Exercise: Excluding all pictures, please output the listing exactly.

Provided data:
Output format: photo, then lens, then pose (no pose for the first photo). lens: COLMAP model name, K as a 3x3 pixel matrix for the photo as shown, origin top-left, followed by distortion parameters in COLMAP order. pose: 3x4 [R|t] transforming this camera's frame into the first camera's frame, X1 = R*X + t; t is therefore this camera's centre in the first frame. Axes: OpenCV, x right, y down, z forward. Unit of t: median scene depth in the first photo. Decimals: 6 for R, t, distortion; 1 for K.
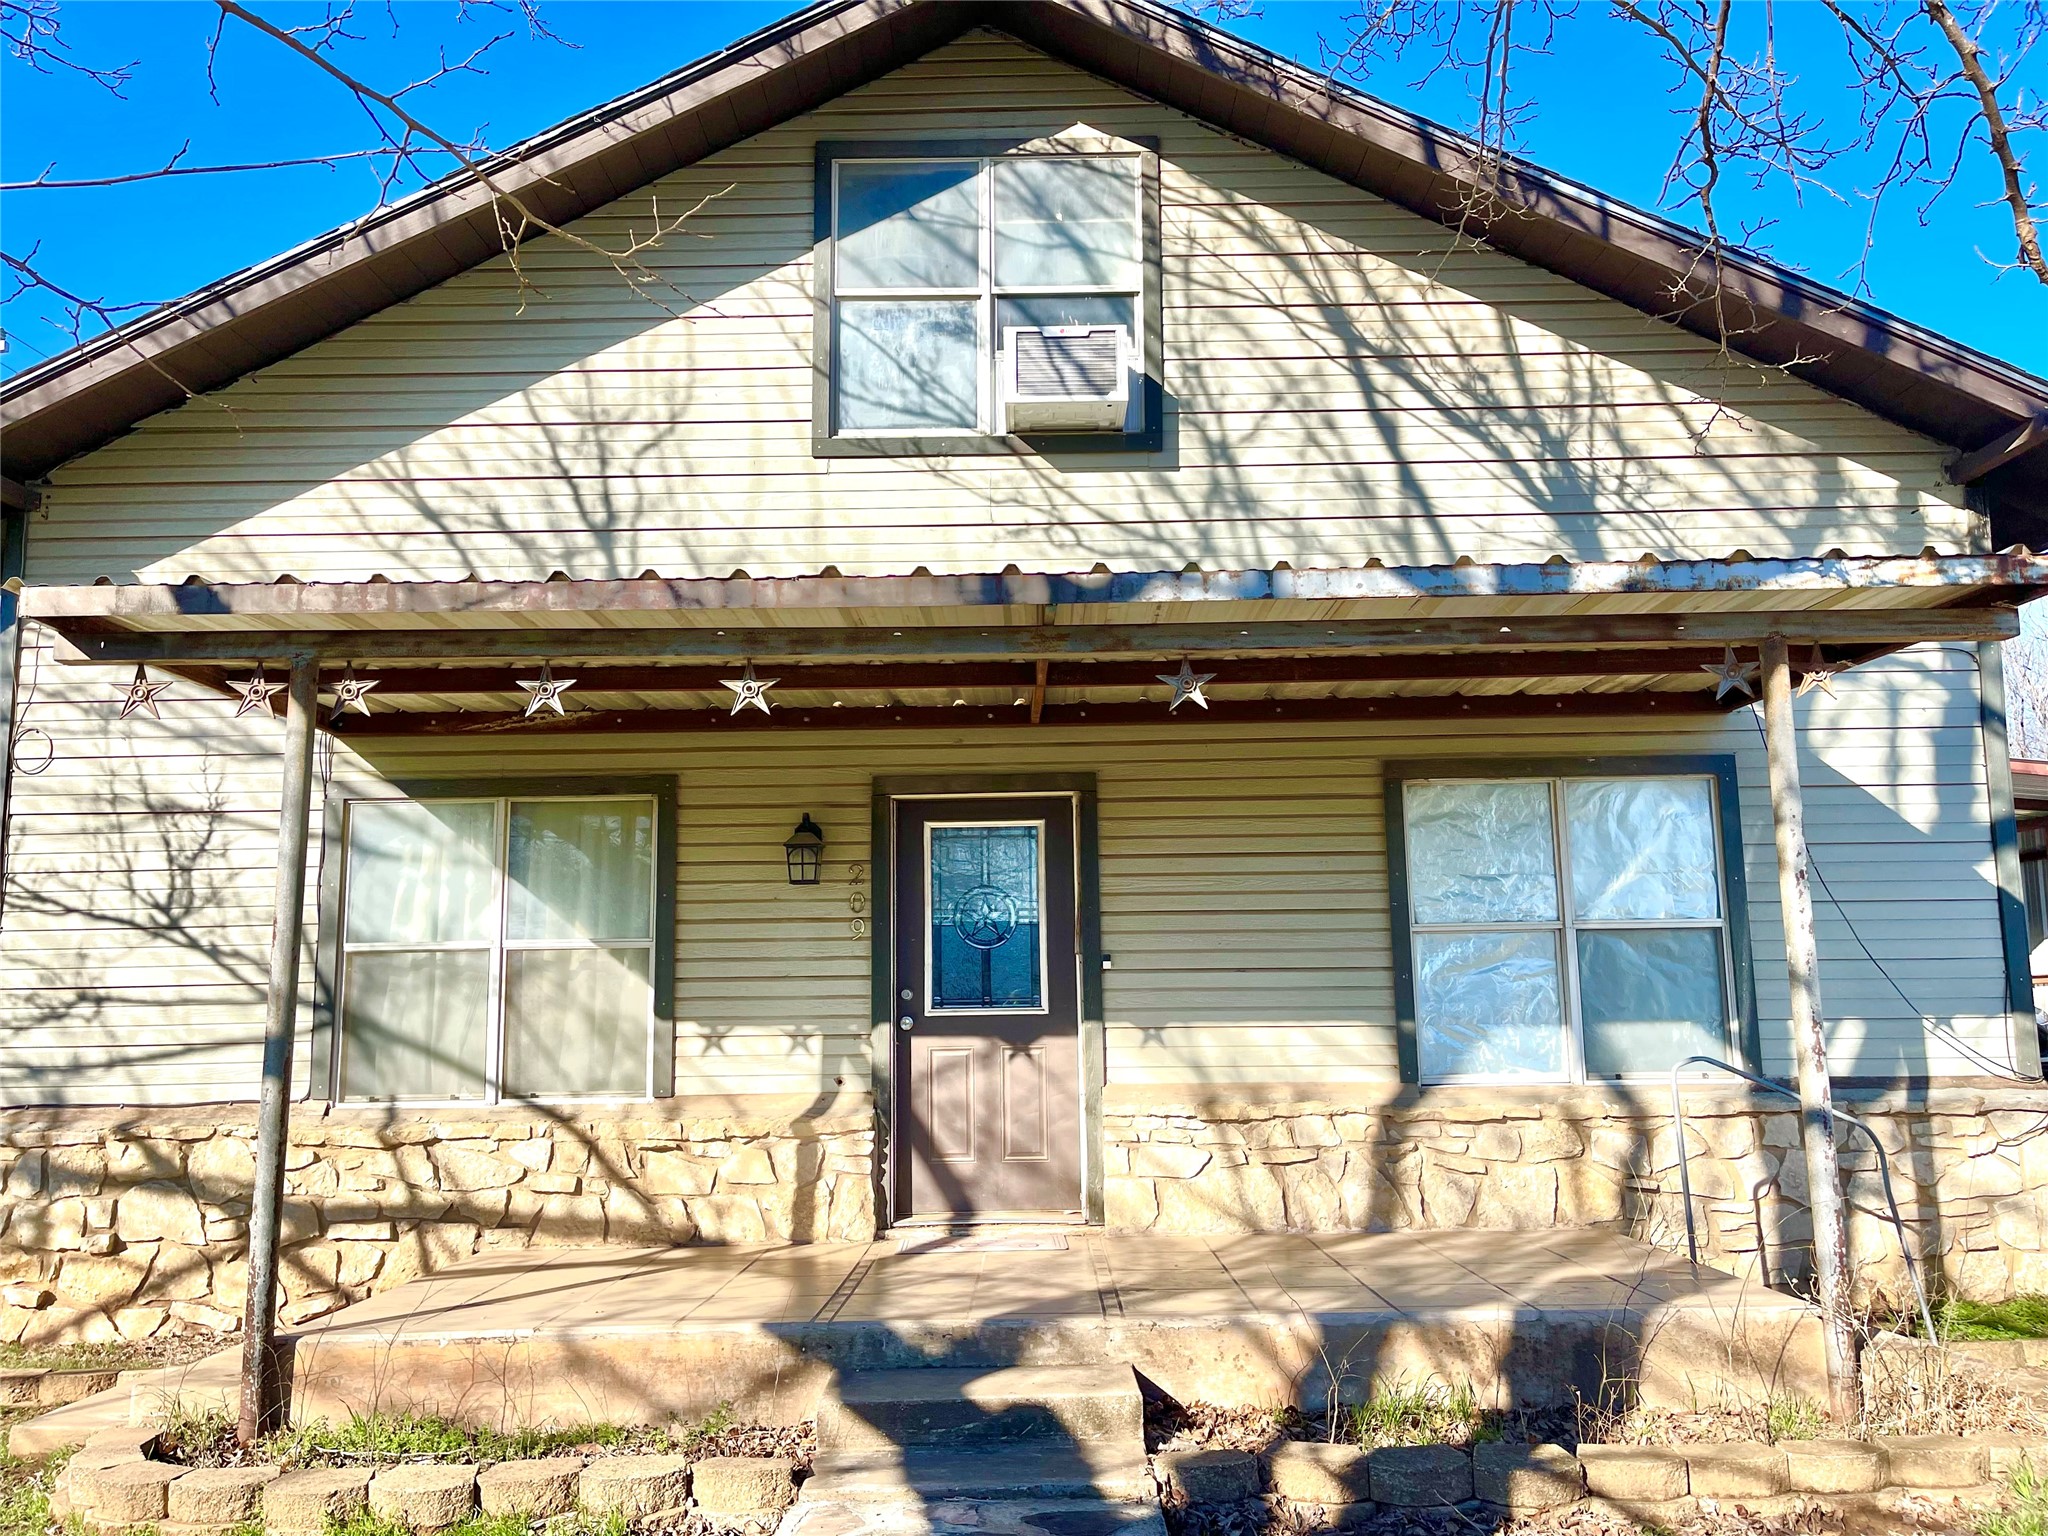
lens RADIAL K [[1450.1, 0, 1024.0], [0, 1450.1, 768.0], [0, 0, 1]] dist [0.019176, -0.003429]
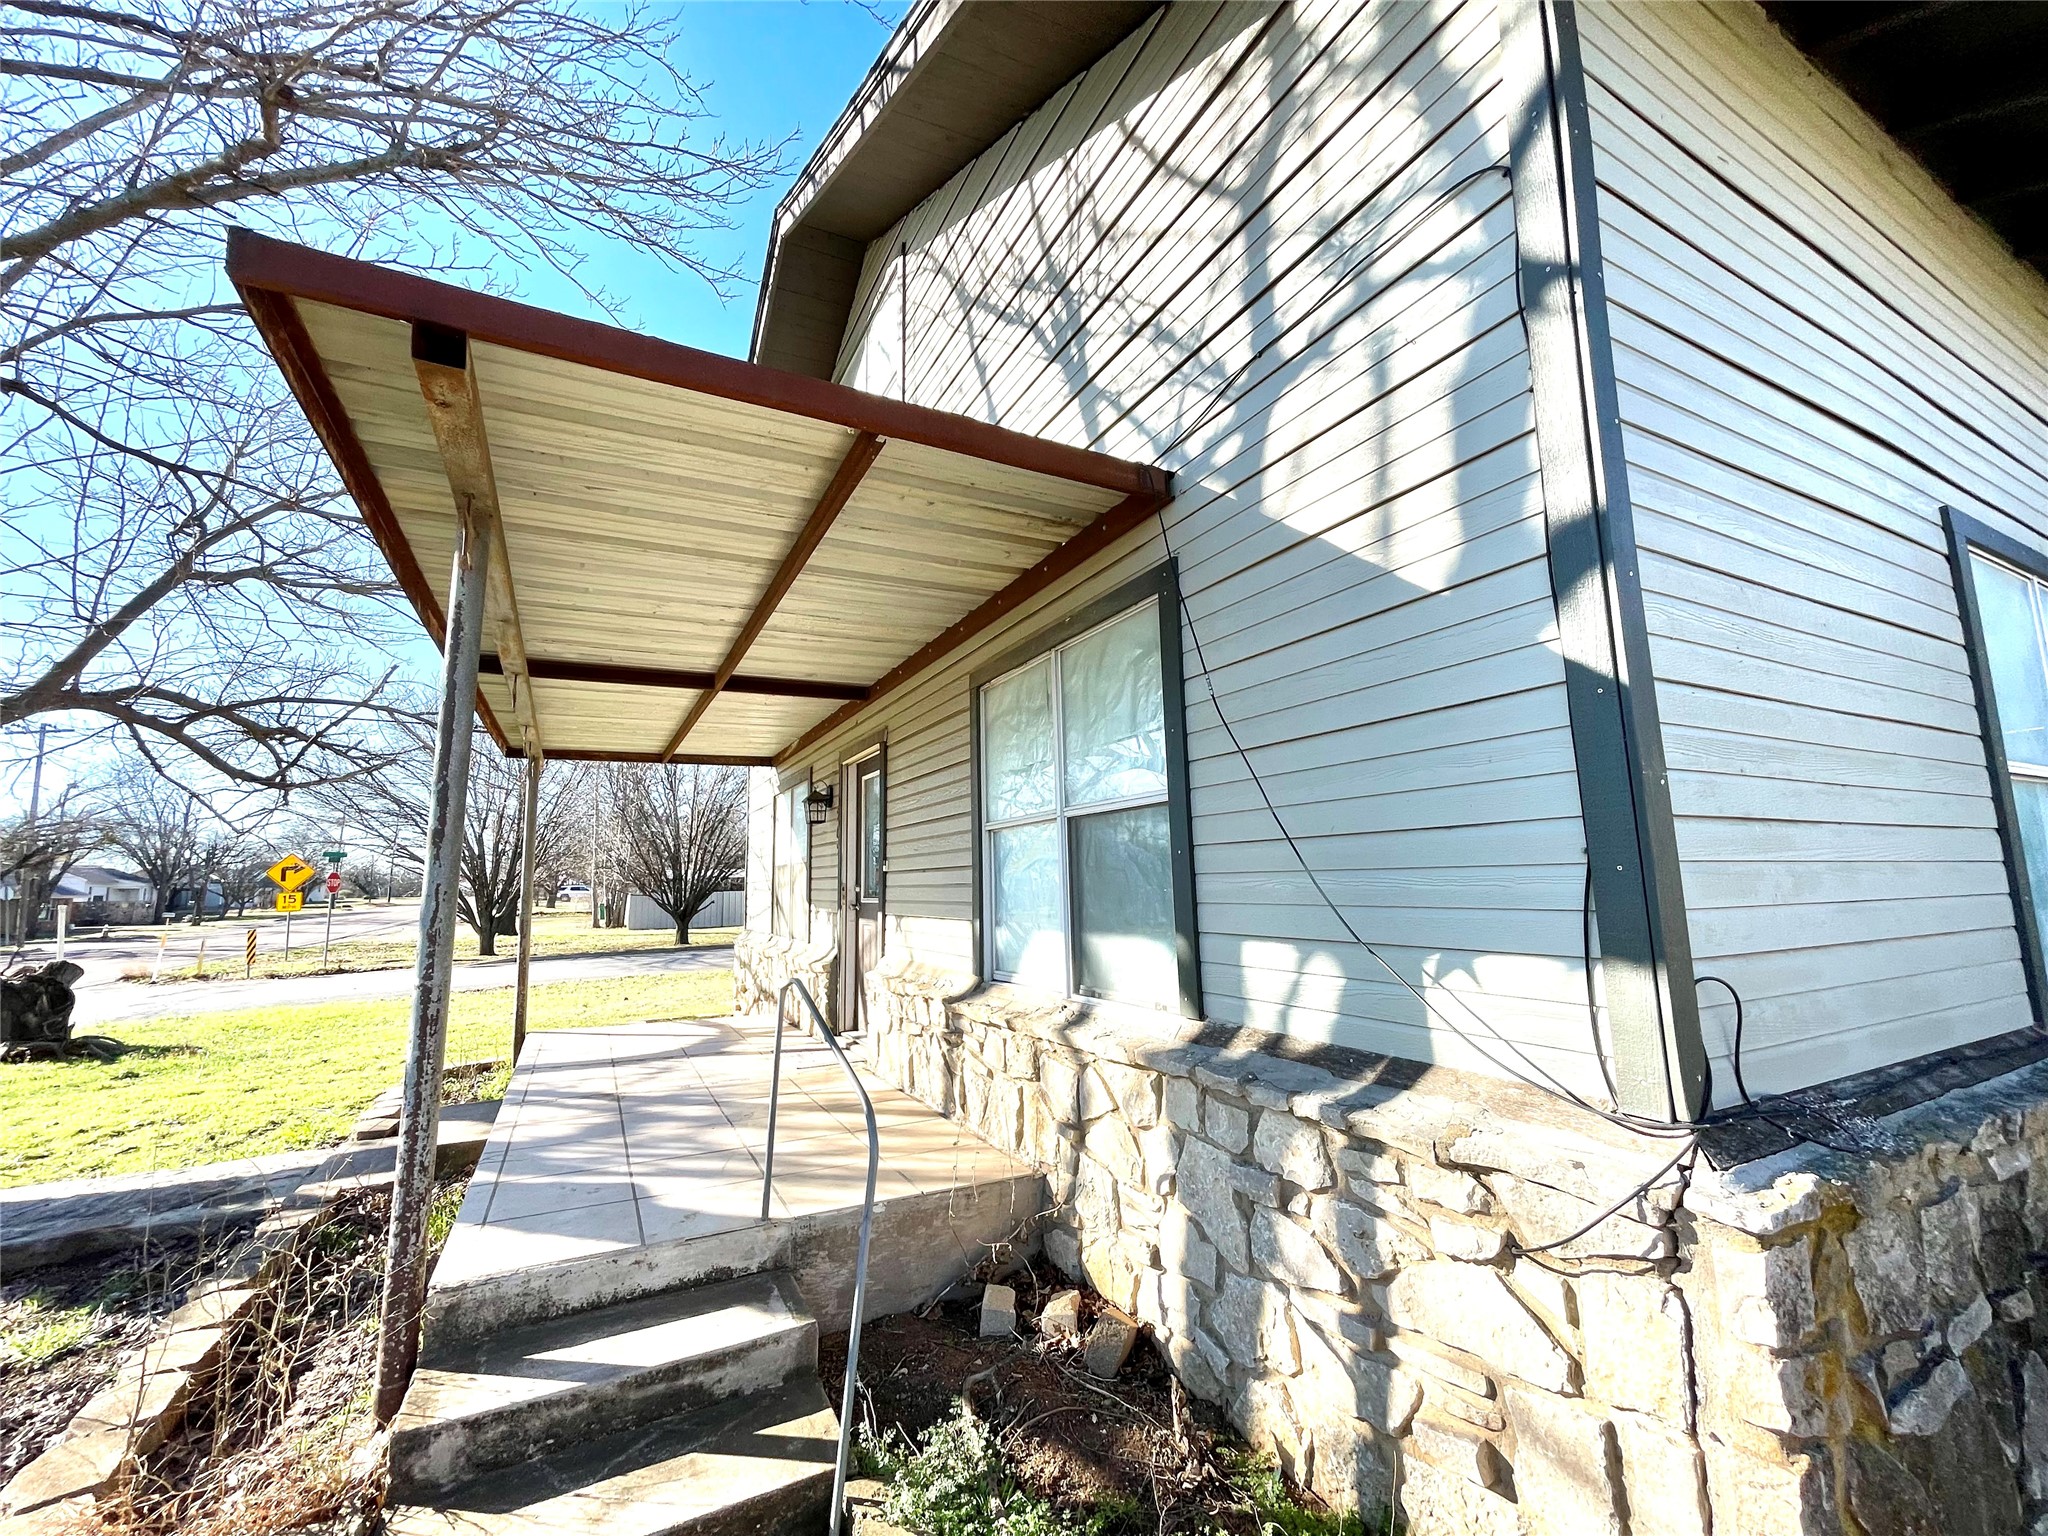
lens RADIAL K [[822.1, 0, 1024.7], [0, 822.1, 780.8], [0, 0, 1]] dist [-0.010774, 0.000092]
pose [[0.470487, -0.112377, -0.875222, 0.797464], [0.140882, 0.988701, -0.051214, 0.109002], [0.871088, -0.099207, 0.481002, 0.747399]]
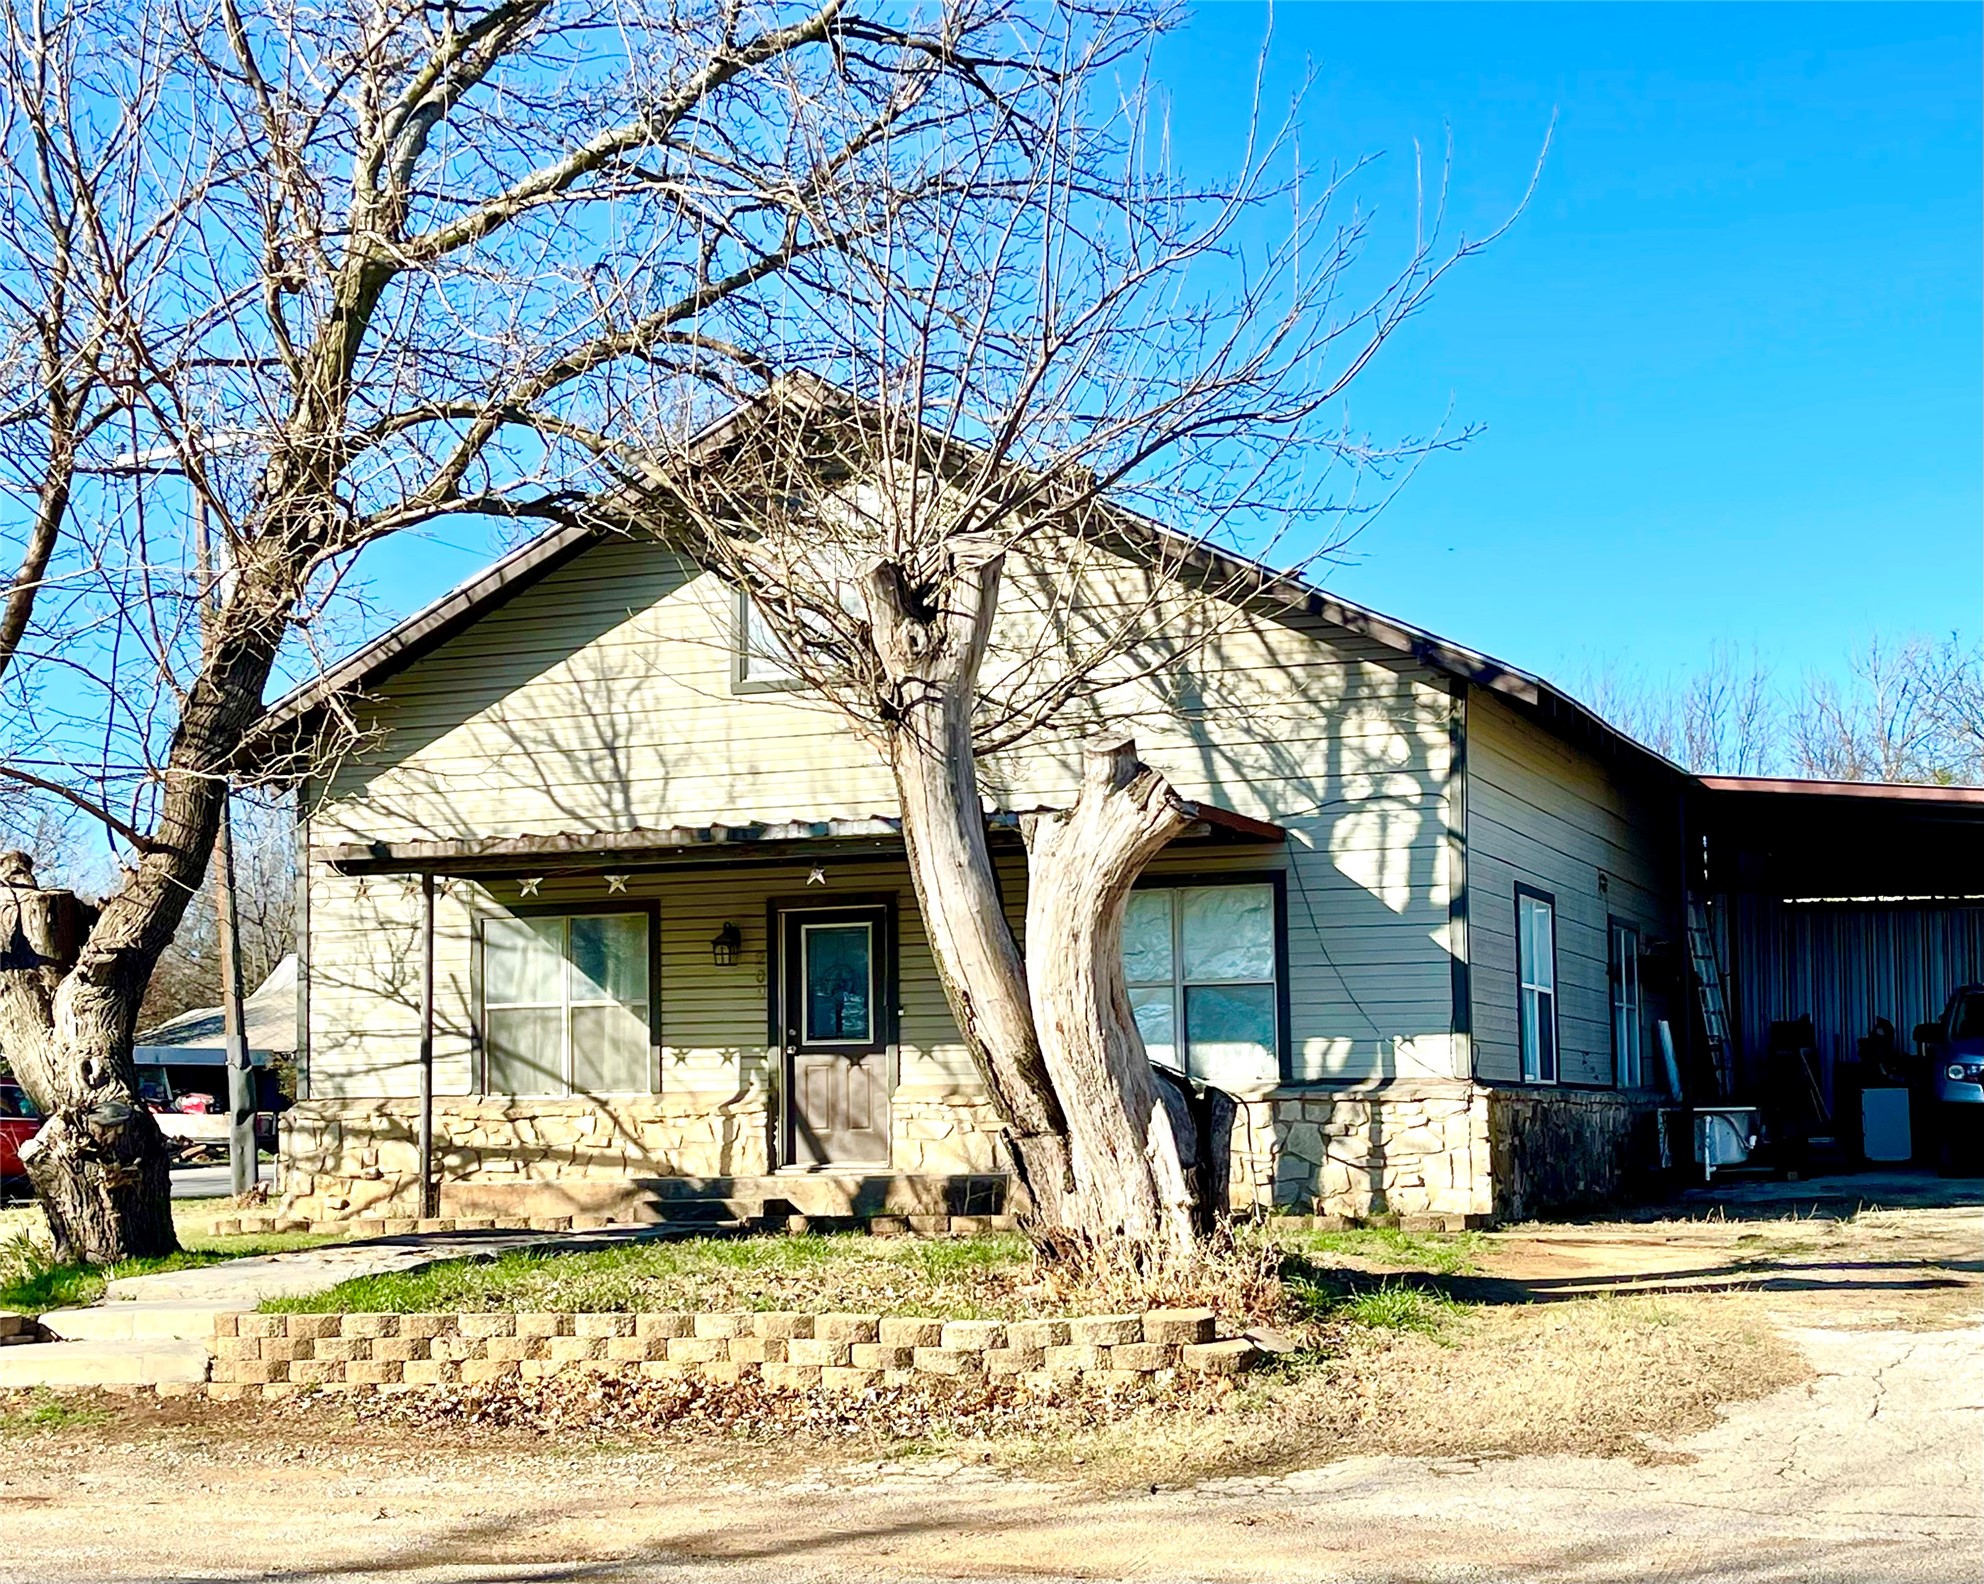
lens RADIAL K [[2908.7, 0, 992.0], [0, 2908.7, 792.0], [0, 0, 1]] dist [-0.004054, 0.012629]
pose [[0.938855, -0.035298, -0.342498, 1.260348], [0.053821, 0.997548, 0.044726, -0.243506], [0.340080, -0.060425, 0.938453, -1.963655]]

Response to this exercise:
Output format: photo, then lens, then pose (no pose for the first photo). lens: COLMAP model name, K as a 3x3 pixel matrix for the photo as shown, origin top-left, followed by distortion parameters in COLMAP order. pose: 3x4 [R|t] transforming this camera's frame into the first camera's frame, X1 = R*X + t; t is therefore this camera's centre in the first frame. Axes: OpenCV, x right, y down, z forward. Unit of t: median scene depth in the first photo. Decimals: 6 for R, t, distortion; 1 for K.
lens RADIAL K [[1450.1, 0, 1024.0], [0, 1450.1, 768.0], [0, 0, 1]] dist [0.019176, -0.003429]
lens RADIAL K [[822.1, 0, 1024.7], [0, 822.1, 780.8], [0, 0, 1]] dist [-0.010774, 0.000092]
pose [[0.470487, -0.112377, -0.875222, 0.797464], [0.140882, 0.988701, -0.051214, 0.109002], [0.871088, -0.099207, 0.481002, 0.747399]]
lens RADIAL K [[2908.7, 0, 992.0], [0, 2908.7, 792.0], [0, 0, 1]] dist [-0.004054, 0.012629]
pose [[0.938855, -0.035298, -0.342498, 1.260348], [0.053821, 0.997548, 0.044726, -0.243506], [0.340080, -0.060425, 0.938453, -1.963655]]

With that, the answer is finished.